**Saved entries**
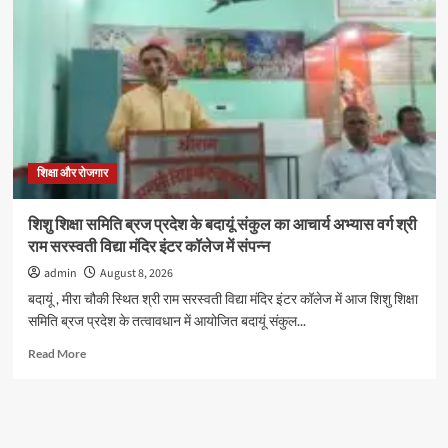
ब्लूमिंगडेल
स्कूल
में
विशेषज्ञों
ने
बताए
समस्या
प्रबंधन
और
प्रभावी
शिक्षा और रोजगार
संवाद
के
शिशु शिक्षा समिति ब्रज प्रदेश के बदायूं संकुल का आचार्य अभ्यास वर्ग श्री
गुर
राम सरस्वती विद्या मंदिर इंटर कॉलेज में संपन्न
admin
August 8, 2026
बदायूं , मीरा चौकी स्थित श्री राम सरस्वती विद्या मंदिर इंटर कॉलेज में आज शिशु शिक्षा
समिति ब्रज प्रदेश के तत्वावधान में आयोजित बदायूं संकुल...
Read
Read More
more
about
शिशु
शिक्षा
समिति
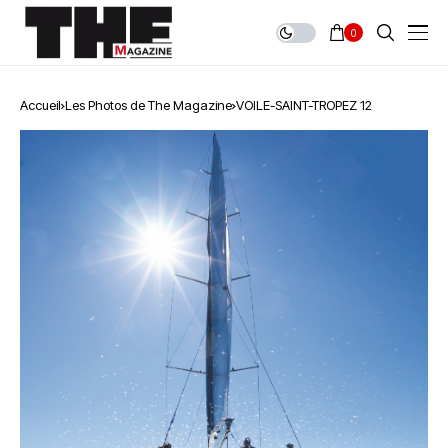
0
Accueil
Les Photos de The Magazine
VOILE-SAINT-TROPEZ 12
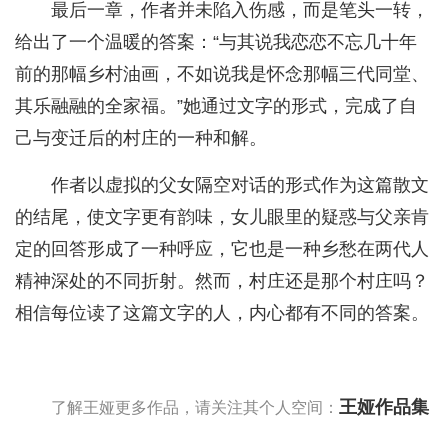
最后一章，作者并未陷入伤感，而是笔头一转，
给出了一个温暖的答案：“与其说我恋恋不忘几十年
前的那幅乡村油画，不如说我是怀念那幅三代同堂、
其乐融融的全家福。”她通过文字的形式，完成了自
己与变迁后的村庄的一种和解。
作者以虚拟的父女隔空对话的形式作为这篇散文
的结尾，使文字更有韵味，女儿眼里的疑惑与父亲肯
定的回答形成了一种呼应，它也是一种乡愁在两代人
精神深处的不同折射。然而，村庄还是那个村庄吗？
相信每位读了这篇文字的人，内心都有不同的答案。
王娅作品集
了解王娅更多作品，请关注其个人空间：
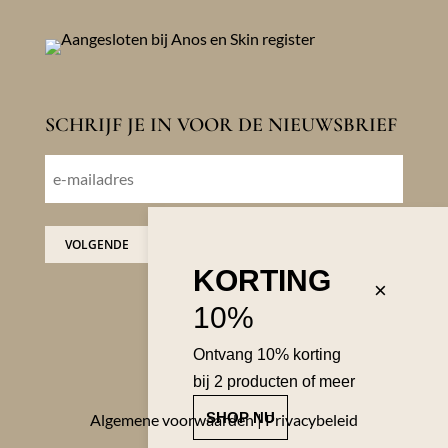
SCHRIJF JE IN VOOR DE NIEUWSBRIEF
E-
mailadres
VOLGENDE
KORTING
×
10%
Ontvang 10% korting
bij 2 producten of meer
SHOP NU
Algemene voorwaarden
|
Privacybeleid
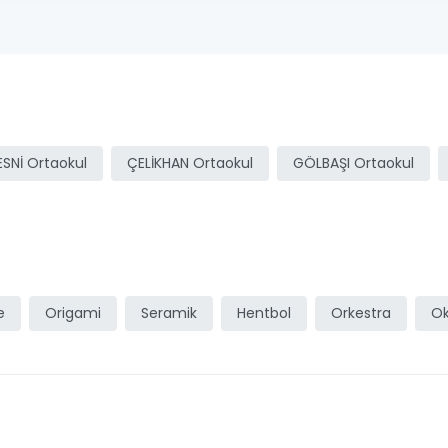
ESNİ Ortaokul
ÇELİKHAN Ortaokul
GÖLBAŞI Ortaokul
e
Origami
Seramik
Hentbol
Orkestra
Ok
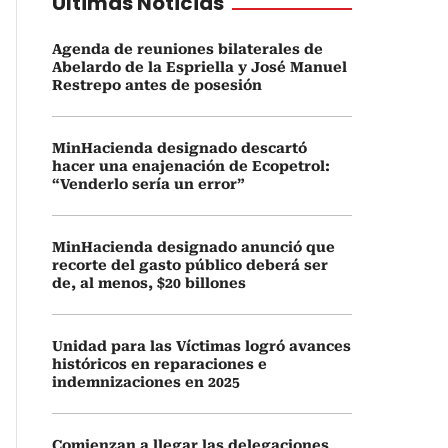
Últimas Noticias
Agenda de reuniones bilaterales de
Abelardo de la Espriella y José Manuel
Restrepo antes de posesión
MinHacienda designado descartó
hacer una enajenación de Ecopetrol:
“Venderlo sería un error”
MinHacienda designado anunció que
recorte del gasto público deberá ser
de, al menos, $20 billones
Unidad para las Víctimas logró avances
históricos en reparaciones e
indemnizaciones en 2025
Comienzan a llegar las delegaciones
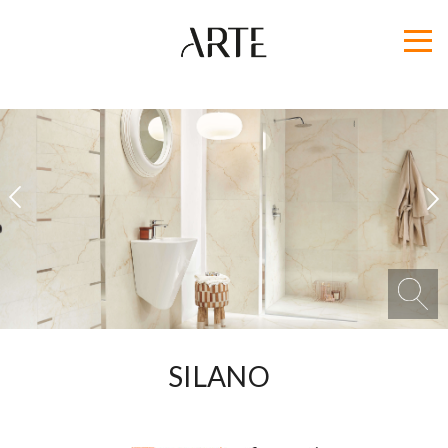
1
2
SILANO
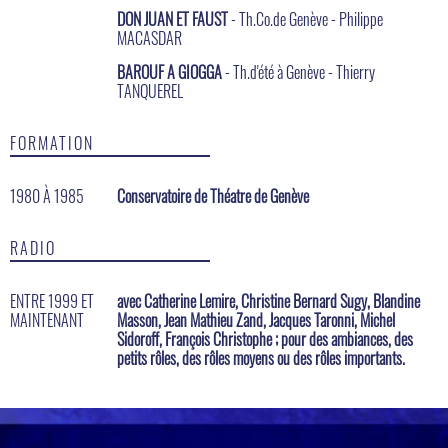
DON JUAN ET FAUST
- Th.Co.de Genève - Philippe
MACASDAR
BAROUF A GIOGGA
- Th.d'été à Genève - Thierry
TANQUEREL
FORMATION
1980 À 1985
Conservatoire de Théatre de Genève
RADIO
ENTRE 1999 ET
avec Catherine Lemire, Christine Bernard Sugy, Blandine
MAINTENANT
Masson, Jean Mathieu Zand, Jacques Taronni, Michel
Sidoroff, François Christophe ; pour des ambiances, des
petits rôles, des rôles moyens ou des rôles importants.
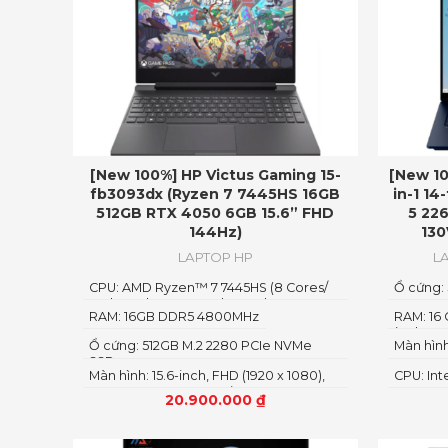
[New 100%] HP Victus Gaming 15-
[New 10
fb3093dx (Ryzen 7 7445HS 16GB
in-1 14
512GB RTX 4050 6GB 15.6” FHD
5 226
144Hz)
130
LAPTOP HP
L
CPU: AMD Ryzen™ 7 7445HS (8 Cores/
Ổ cứng:
12 Threads, 16MB Cache, Turbo Boost
RAM: 16GB DDR5 4800MHz
RAM: 16
up to 4.5GHz)
(onboar
Ổ cứng: 512GB M.2 2280 PCIe NVMe
Màn hình
SSD
Màn hình: 15.6-inch, FHD (1920 x 1080),
CPU: Int
144Hz, 9ms response time,
4.5 GHz,
20.900.000
₫
IPSWebcam720p HD
threads)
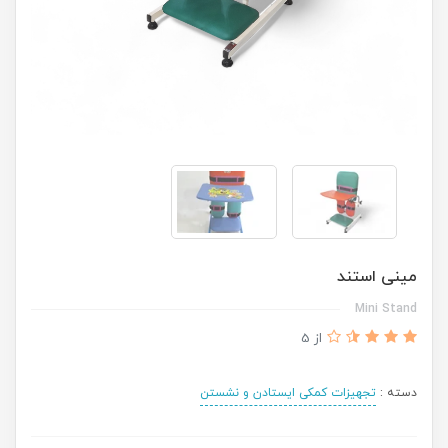
مینی استند
Mini Stand
از 5
دسته :
تجهیزات کمکی ایستادن و نشستن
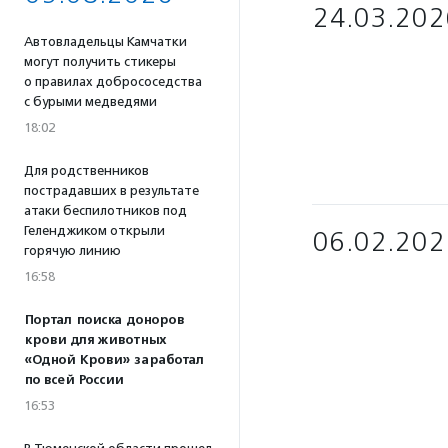
24.03.202
Автовладельцы Камчатки
могут получить стикеры
о правилах добрососедства
с бурыми медведями
18:02
Для родственников
пострадавших в результате
атаки беспилотников под
Геленджиком открыли
06.02.202
горячую линию
16:58
Портал поиска доноров
крови для животных
«Одной Крови» заработал
по всей России
16:53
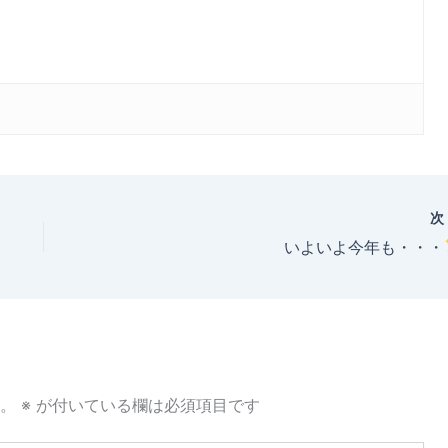
いよいよ今年も・・・
。
※
が付いている欄は必須項目です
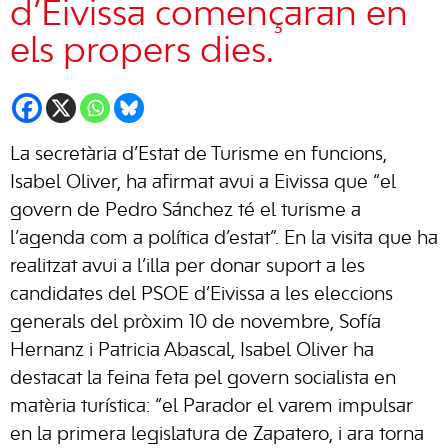
d’Eivissa començaran en
els propers dies.
La secretària d’Estat de Turisme en funcions,
Isabel Oliver, ha afirmat avui a Eivissa que “el
govern de Pedro Sánchez té el turisme a
l’agenda com a política d’estat”. En la visita que ha
realitzat avui a l’illa per donar suport a les
candidates del PSOE d’Eivissa a les eleccions
generals del pròxim 10 de novembre, Sofía
Hernanz i Patricia Abascal, Isabel Oliver ha
destacat la feina feta pel govern socialista en
matèria turística: “el Parador el varem impulsar
en la primera legislatura de Zapatero, i ara torna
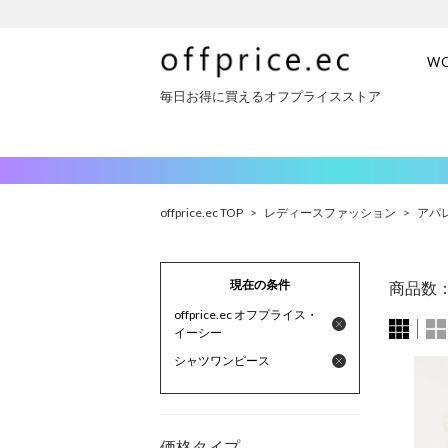
W
毎日お得に買えるオフプライスストア
offprice.ec TOP
>
レディースファッション
>
アパ
現在の条件
商品数
offprice.ec オフプライス・
イーシー
シャツワンピース
価格タイプ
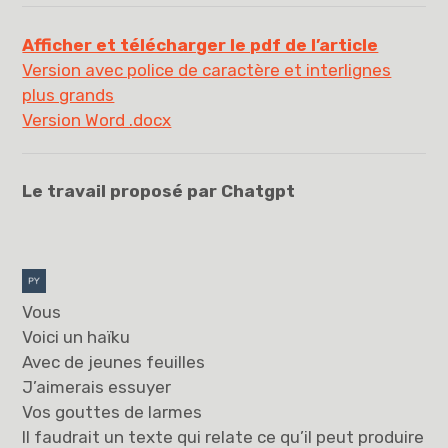
Afficher et télécharger le pdf de l’article
Version avec police de caractère et interlignes
plus grands
Version Word .docx
Le travail proposé par Chatgpt
Vous
Voici un haïku
Avec de jeunes feuilles
J’aimerais essuyer
Vos gouttes de larmes
Il faudrait un texte qui relate ce qu’il peut produire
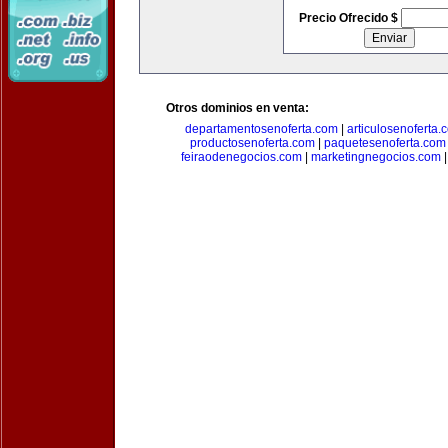
Precio Ofrecido $
Otros dominios en venta:
departamentosenoferta.com
|
articulosenoferta.
productosenoferta.com
|
paquetesenoferta.com
feiraodenegocios.com
|
marketingnegocios.com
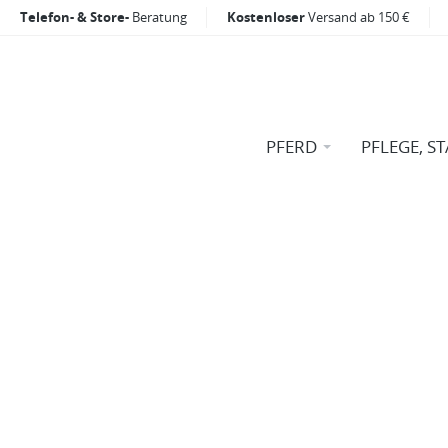
Telefon- & Store-
Beratung
Kostenloser
Versand ab 150 €
PFERD
PFLEGE, ST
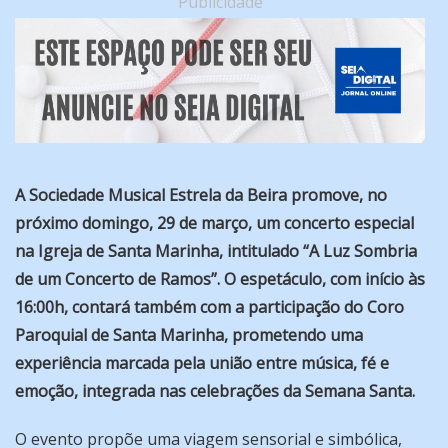
Publicidade
A Sociedade Musical Estrela da Beira promove, no
próximo domingo, 29 de março, um concerto especial
na Igreja de Santa Marinha, intitulado “A Luz Sombria
de um Concerto de Ramos”. O espetáculo, com início às
16:00h, contará também com a participação do Coro
Paroquial de Santa Marinha, prometendo uma
experiência marcada pela união entre música, fé e
emoção, integrada nas celebrações da Semana Santa.
O evento propõe uma viagem sensorial e simbólica,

**Exercise details**
Copy whichever lines above contain the string "avui".

**Answer to this problem**
Isabel Oliver, ha afirmat avui a Eivissa que “el
realitzat avui a l’illa per donar suport a les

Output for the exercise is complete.